El resultado es innane, a veces deplorable. Acaso solo la hermosura de muñeca de Anaïs Demoustier, sublimada en una secuencia de revelación fotográfica, nos mantiene atentos a lo que ocurre en la pantalla. También las esforzadas (aunque breves) interpretaciones de Frédéric Pierrot y Aurélia Petit, atormentados padres de las pecaminosas criaturas. El amor paternal entrega mayor emoción (aunque irrelevante) que el romance fraternal. Y eso debería bastar para darnos la medida del fracaso.

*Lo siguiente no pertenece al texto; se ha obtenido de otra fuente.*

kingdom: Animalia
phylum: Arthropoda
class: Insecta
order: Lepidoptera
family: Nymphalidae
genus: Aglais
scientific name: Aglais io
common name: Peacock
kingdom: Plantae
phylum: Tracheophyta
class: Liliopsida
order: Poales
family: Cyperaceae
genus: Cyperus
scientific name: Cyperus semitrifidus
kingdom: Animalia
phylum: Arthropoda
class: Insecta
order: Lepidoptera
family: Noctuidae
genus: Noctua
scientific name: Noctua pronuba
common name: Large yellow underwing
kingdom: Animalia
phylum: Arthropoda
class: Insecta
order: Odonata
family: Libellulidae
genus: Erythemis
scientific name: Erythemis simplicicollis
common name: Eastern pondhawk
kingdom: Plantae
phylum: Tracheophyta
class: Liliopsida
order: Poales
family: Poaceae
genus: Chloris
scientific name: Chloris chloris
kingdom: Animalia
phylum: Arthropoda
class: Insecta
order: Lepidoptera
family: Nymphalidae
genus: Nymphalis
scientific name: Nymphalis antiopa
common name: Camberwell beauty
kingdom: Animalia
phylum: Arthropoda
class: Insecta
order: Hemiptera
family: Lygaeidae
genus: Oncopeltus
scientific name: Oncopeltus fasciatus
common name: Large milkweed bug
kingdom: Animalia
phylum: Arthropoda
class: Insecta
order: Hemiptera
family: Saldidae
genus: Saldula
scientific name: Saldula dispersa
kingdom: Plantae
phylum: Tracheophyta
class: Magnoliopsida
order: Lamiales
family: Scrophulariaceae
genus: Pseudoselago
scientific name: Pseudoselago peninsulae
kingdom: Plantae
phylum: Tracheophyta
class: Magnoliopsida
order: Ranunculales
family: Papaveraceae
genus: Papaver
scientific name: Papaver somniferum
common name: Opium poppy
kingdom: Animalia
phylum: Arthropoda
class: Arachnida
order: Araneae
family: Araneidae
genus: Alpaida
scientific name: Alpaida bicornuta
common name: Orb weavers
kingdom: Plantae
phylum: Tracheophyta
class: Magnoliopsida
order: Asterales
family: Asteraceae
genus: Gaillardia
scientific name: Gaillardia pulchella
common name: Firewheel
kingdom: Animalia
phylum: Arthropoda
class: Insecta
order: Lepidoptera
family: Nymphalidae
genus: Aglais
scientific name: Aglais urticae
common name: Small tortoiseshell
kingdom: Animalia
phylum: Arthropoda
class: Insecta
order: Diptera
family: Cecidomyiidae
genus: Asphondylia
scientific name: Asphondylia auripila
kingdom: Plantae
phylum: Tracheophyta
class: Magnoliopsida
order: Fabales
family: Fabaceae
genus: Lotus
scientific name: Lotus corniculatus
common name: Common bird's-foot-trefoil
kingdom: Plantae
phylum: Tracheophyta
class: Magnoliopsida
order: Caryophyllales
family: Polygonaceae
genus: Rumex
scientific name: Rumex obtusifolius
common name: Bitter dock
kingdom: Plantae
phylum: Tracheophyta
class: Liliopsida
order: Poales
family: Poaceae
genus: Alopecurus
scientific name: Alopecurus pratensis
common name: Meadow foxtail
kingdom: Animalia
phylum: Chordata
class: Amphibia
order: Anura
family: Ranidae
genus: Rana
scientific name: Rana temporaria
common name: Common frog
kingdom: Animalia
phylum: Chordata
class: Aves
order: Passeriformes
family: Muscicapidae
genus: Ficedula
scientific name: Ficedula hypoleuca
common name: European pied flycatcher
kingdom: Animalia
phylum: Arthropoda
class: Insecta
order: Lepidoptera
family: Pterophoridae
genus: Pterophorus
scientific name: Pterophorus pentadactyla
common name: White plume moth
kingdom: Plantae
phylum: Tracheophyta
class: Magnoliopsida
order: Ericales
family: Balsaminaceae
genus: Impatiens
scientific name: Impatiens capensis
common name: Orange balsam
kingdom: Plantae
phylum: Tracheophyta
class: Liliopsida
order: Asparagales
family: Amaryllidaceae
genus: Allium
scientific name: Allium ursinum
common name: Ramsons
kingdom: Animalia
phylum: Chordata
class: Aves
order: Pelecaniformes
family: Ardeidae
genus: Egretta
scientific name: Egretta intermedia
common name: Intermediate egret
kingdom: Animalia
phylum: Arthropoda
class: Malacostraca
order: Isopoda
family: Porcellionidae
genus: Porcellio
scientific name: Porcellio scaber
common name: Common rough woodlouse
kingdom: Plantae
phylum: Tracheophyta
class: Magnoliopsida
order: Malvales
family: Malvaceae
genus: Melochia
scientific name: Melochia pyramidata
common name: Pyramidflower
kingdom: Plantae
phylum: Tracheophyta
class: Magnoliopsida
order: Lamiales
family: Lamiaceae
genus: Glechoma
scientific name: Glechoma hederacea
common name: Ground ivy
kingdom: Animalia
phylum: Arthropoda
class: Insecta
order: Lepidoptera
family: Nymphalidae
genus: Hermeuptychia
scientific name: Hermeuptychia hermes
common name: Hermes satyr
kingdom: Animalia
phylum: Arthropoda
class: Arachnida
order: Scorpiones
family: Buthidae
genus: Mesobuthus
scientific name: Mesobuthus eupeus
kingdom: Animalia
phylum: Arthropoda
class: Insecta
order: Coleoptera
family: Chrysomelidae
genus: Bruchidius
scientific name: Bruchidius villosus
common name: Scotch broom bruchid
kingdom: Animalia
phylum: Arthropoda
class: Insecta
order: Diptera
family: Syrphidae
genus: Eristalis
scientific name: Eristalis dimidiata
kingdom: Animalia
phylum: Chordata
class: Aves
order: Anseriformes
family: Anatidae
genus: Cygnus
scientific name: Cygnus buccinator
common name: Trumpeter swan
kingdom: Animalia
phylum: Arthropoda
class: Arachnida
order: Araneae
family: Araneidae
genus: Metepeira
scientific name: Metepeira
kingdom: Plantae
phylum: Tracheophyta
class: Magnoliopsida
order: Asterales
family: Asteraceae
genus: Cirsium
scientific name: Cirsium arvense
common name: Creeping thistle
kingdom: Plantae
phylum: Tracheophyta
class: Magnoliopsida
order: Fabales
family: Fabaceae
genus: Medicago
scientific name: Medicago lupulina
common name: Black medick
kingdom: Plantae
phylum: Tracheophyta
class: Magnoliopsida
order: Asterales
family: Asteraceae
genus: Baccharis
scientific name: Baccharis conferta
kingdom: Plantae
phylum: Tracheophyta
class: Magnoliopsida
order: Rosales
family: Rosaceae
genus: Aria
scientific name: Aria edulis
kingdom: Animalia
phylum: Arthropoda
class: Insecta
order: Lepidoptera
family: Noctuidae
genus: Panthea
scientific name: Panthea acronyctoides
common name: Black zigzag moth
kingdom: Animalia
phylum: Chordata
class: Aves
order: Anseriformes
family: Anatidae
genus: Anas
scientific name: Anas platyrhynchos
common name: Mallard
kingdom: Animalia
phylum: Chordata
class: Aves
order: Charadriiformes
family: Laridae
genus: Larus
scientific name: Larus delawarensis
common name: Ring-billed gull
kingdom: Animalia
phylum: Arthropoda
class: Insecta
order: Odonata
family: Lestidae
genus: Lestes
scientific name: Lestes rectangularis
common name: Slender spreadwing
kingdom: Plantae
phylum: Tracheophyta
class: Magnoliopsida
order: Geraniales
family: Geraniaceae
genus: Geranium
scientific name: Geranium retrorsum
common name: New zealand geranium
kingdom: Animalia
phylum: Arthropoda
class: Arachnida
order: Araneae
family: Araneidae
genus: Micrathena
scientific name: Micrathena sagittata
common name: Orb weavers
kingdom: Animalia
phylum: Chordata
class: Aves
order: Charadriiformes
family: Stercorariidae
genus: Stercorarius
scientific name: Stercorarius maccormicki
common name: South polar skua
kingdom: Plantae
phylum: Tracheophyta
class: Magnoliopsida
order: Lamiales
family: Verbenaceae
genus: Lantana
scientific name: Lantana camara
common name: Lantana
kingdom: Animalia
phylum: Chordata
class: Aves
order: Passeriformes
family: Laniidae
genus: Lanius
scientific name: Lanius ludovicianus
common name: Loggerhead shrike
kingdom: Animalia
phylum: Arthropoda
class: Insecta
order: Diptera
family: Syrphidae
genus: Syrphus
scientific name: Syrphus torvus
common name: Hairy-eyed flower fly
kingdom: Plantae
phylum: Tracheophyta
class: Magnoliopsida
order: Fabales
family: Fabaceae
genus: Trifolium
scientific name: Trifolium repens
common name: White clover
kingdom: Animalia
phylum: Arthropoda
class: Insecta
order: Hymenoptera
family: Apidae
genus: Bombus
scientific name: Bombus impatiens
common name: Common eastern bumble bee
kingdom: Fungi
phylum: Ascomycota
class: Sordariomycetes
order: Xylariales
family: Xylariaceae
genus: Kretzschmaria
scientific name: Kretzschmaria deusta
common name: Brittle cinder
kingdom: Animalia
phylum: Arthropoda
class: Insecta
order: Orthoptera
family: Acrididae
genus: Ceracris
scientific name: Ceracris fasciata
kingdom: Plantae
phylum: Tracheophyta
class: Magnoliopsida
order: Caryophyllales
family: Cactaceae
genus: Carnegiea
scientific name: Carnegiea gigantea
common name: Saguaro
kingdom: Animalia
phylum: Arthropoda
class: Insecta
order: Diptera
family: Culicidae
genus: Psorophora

Loi du marché de Stéphane Brizé
Se agradece en propuestas como éstas, que buscan destellos de humanismo en el contexto presente de la depredación laboral, que no se deslicen ni hacia la predicación política ni hacia el efectismo dramático, huyendo del afán sermoneador y los baratos sentimentalismos de las cintas de Ken Loach. Se agradece su honestidad con el tema que está tratando y con su consecuente apuesta formal, aunque pueda sobrar alguna decisión de guión para ampliar el espectro de la denuncia social, como los efectos de los recortes a la minusvalía que afectan al hijo discapacitado de Thierry. No es la mejor de las películas que radiografían desde el drama familiar las consecuencias de la crisis económica y sus prácticas inhumanas en la política de austeridad europea, pero es lo suficientemente relevante y eficaz en sus intensiones y resultados como para apreciarla. Tampoco extrañaría que recogiera algún premio.